Provided material:
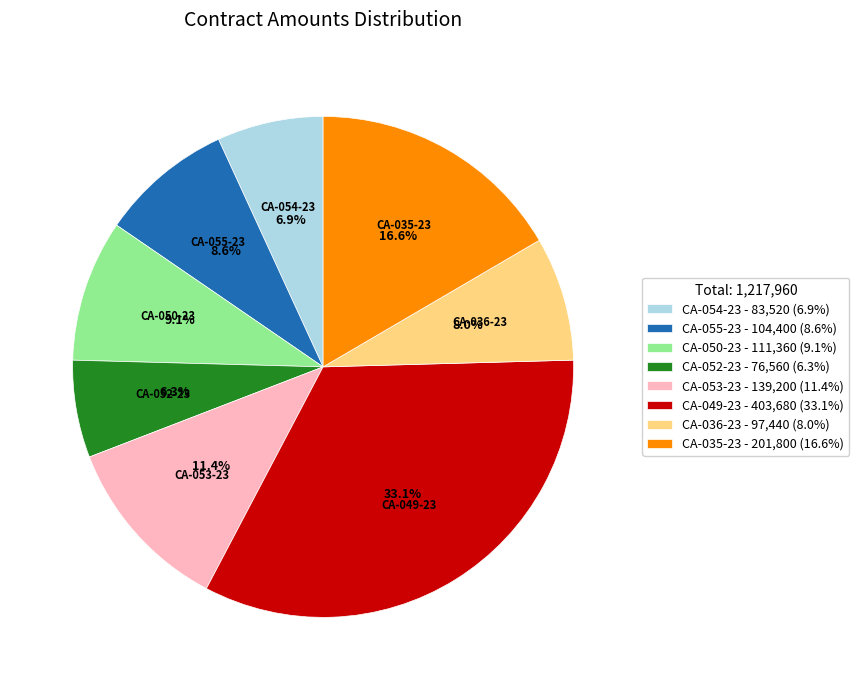

What is the smallest slice in the pie chart?

CA-052-23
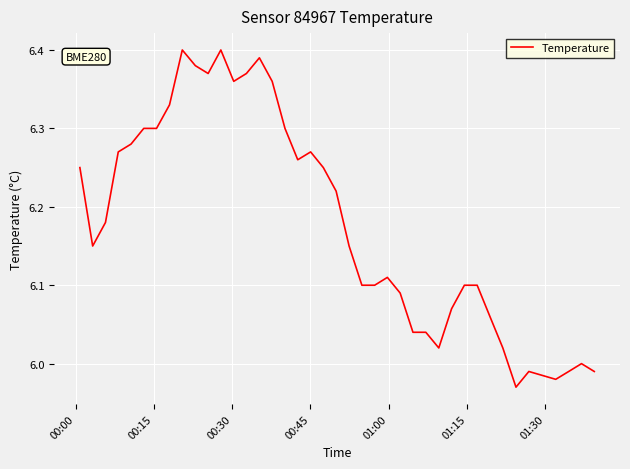

How many lines are shown in the chart?

1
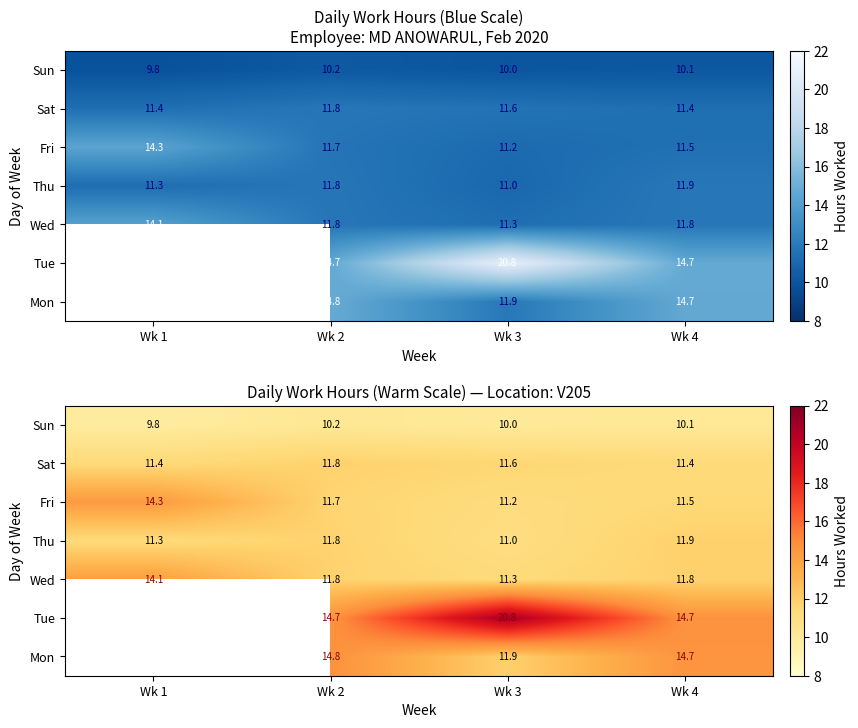

At which category does the chart reach its minimum across all series?

Wk 1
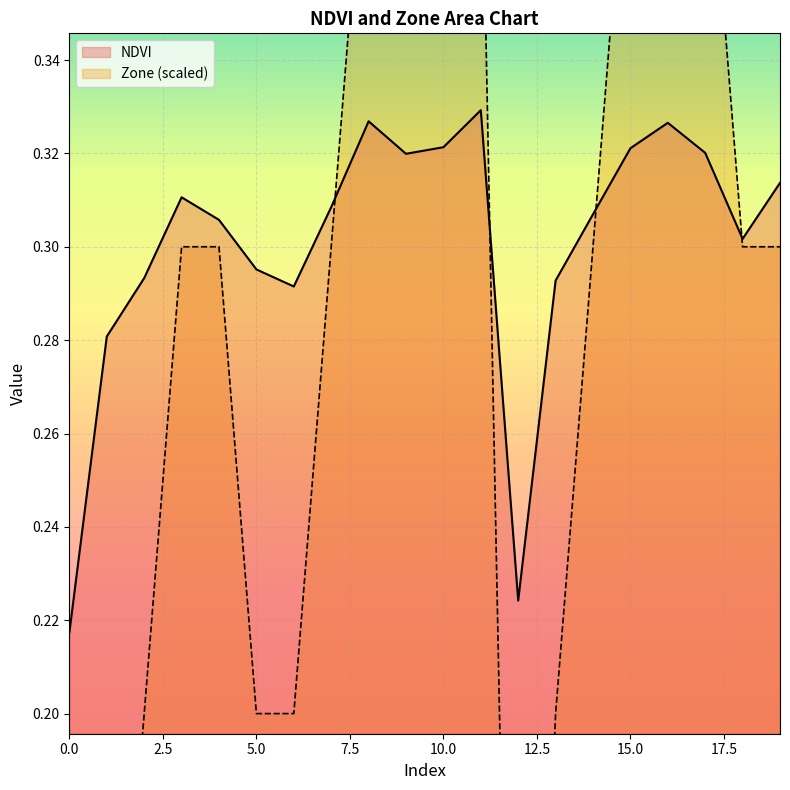

Rank the series by their average value, from lowest to highest.

Zone, NDVI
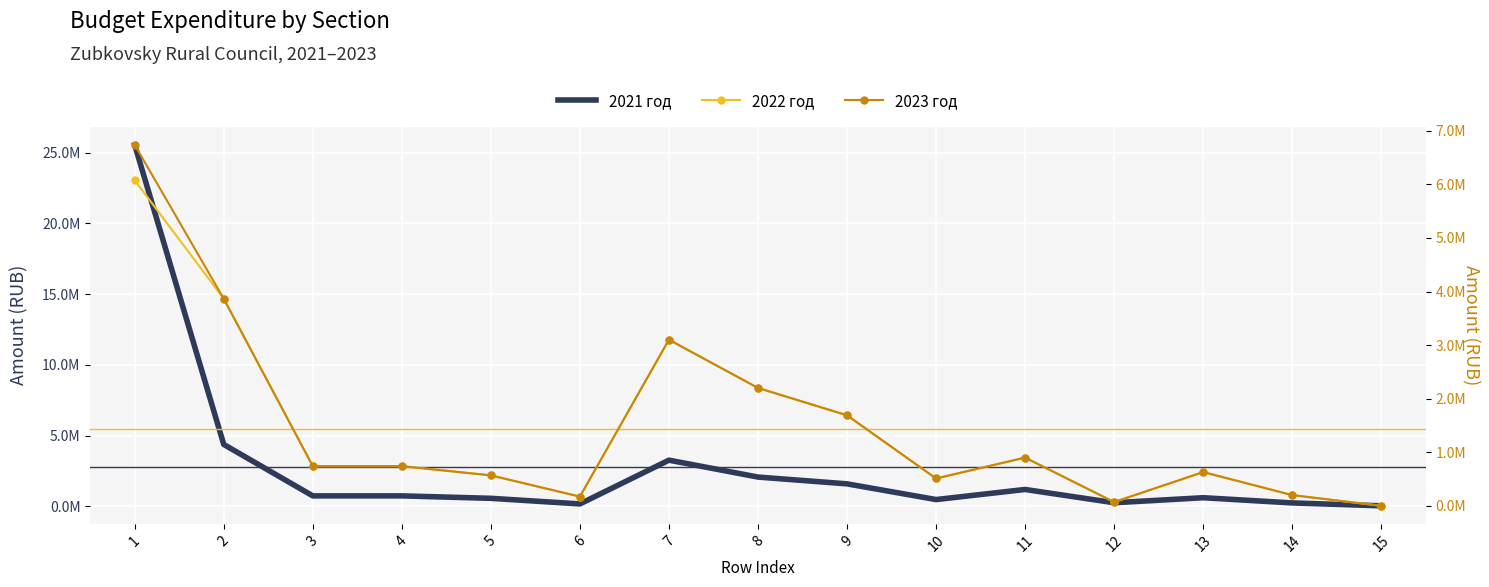

Where is the first local minimum for 2022 год?

6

Work to be completed:
Print the listing above line for line, leaving out the pictures.

Task answer:
What is the smallest slice in the pie chart?

CA-052-23

How many lines are shown in the chart?

1

At which category does the chart reach its minimum across all series?

Wk 1

Rank the series by their average value, from lowest to highest.

Zone, NDVI

Where is the first local minimum for 2022 год?

6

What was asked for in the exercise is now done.